If one wishes to be really technical, probably too technical for four-and-a-half, all (unfertilized) eggs are created the same time as the rest of a female body. (Which explains why they have a Best When Used By date of about 32 years.) So half of you was created the same time your birth mom started developing in the uterus of her mother. Which means CG's "when I was an egg" could be considered a much longer time than just the last 9 months before birth.
But as for the investment of consciousness, and its residence before the body, I must leave that to the philosophers and the theologians.
The only adoptee we have in our family is my nephew, who is not of our race so there was never a question of not discussing his adoption. I think it sounds like CG has a good handle on things.
I love the way Curious Girl's mind works!
I don't think my kids ever pressed me on such existential questions--at least not to the extent CG has. I think your answer about being energy in the universe is actually pretty good. For me that implies being part of an on-going creation, and I like that.
Mmm. I have heard the most inclusive response to a child asking what happens after we die is that we return to where we came from. That works for many philosophical frames. Asking where we CAME from... well. Phew. CG certainly is curious. This is awesome.

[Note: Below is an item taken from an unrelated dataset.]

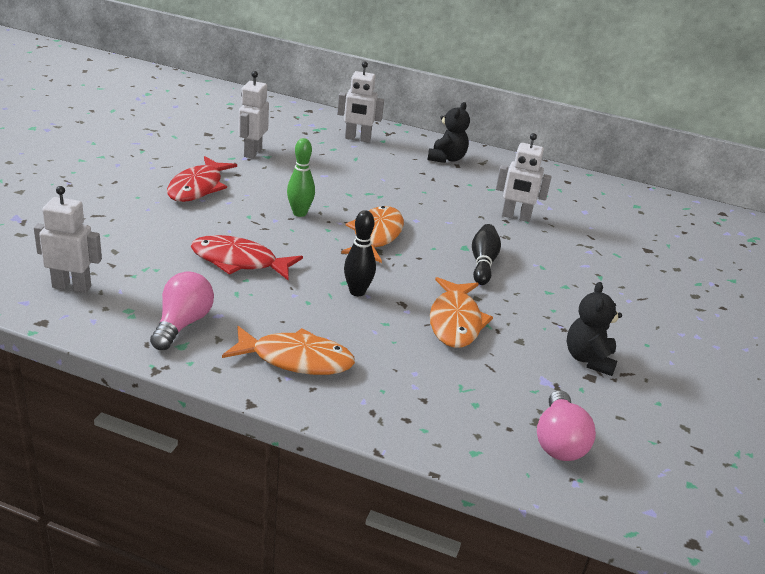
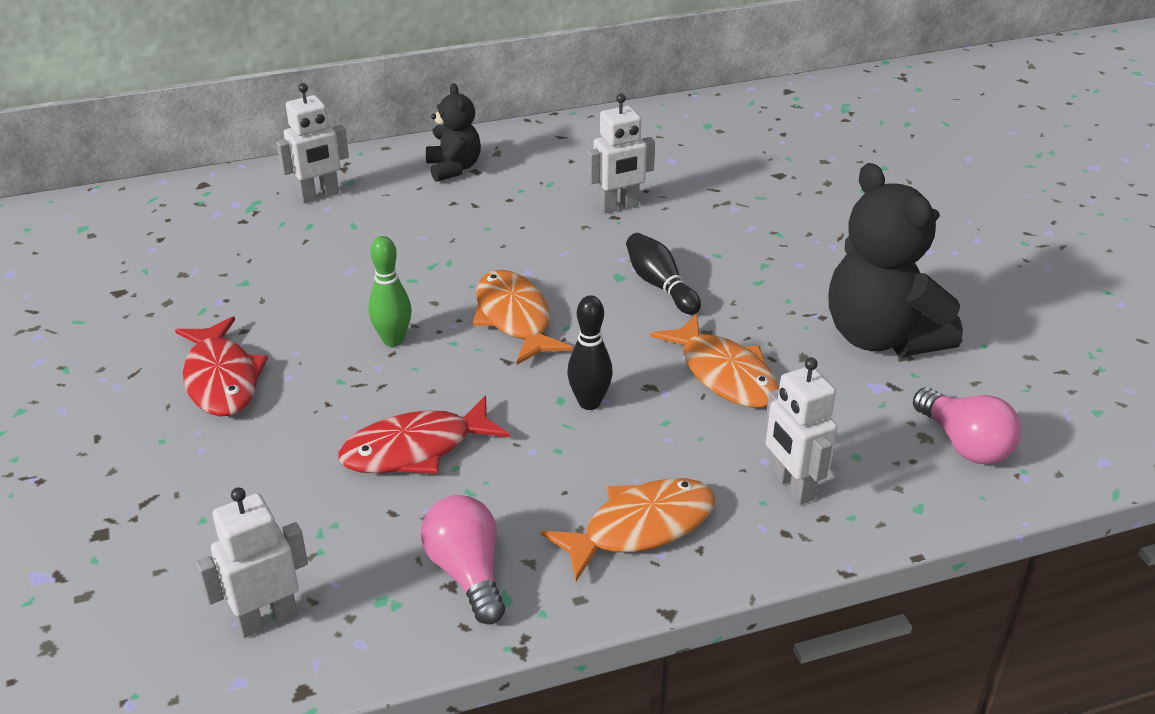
camera: 35 degrees left, 5 degrees up
(252, 152) = (218, 287): white robot -> white robot (792, 486)
(588, 359) = (881, 337): black teddy bear -> black teddy bear, size x1.83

Could we suggest within accepted science that pre-fertilization we are probability waves regarding a our unique DNA combination? Pre-egg we're probability waves. That's the whole us, though. The component molecules of us - well, there's the science poet standard that all our molecules were created in the stars.
Such a lovely post. CG is quite a profound thinker. These windows into the life of a thoughtful adoptive family move me so much.
I love CG. She is so wise.
awesome conversations.
That's really interesting. I love hearing how kids figure these kinds of things out. Nat has been interested in her family and what "family" means, lately. I think she's just beginning to get the concept.
Late to the party. And only just barely tangentially relevant. But when did I let that stop me?
This story reminds me of one of my younger sisters, who after having had the concept of evolution explained to her asked our mother: "How old are you, Mommy? And that's including the time when you were an ape."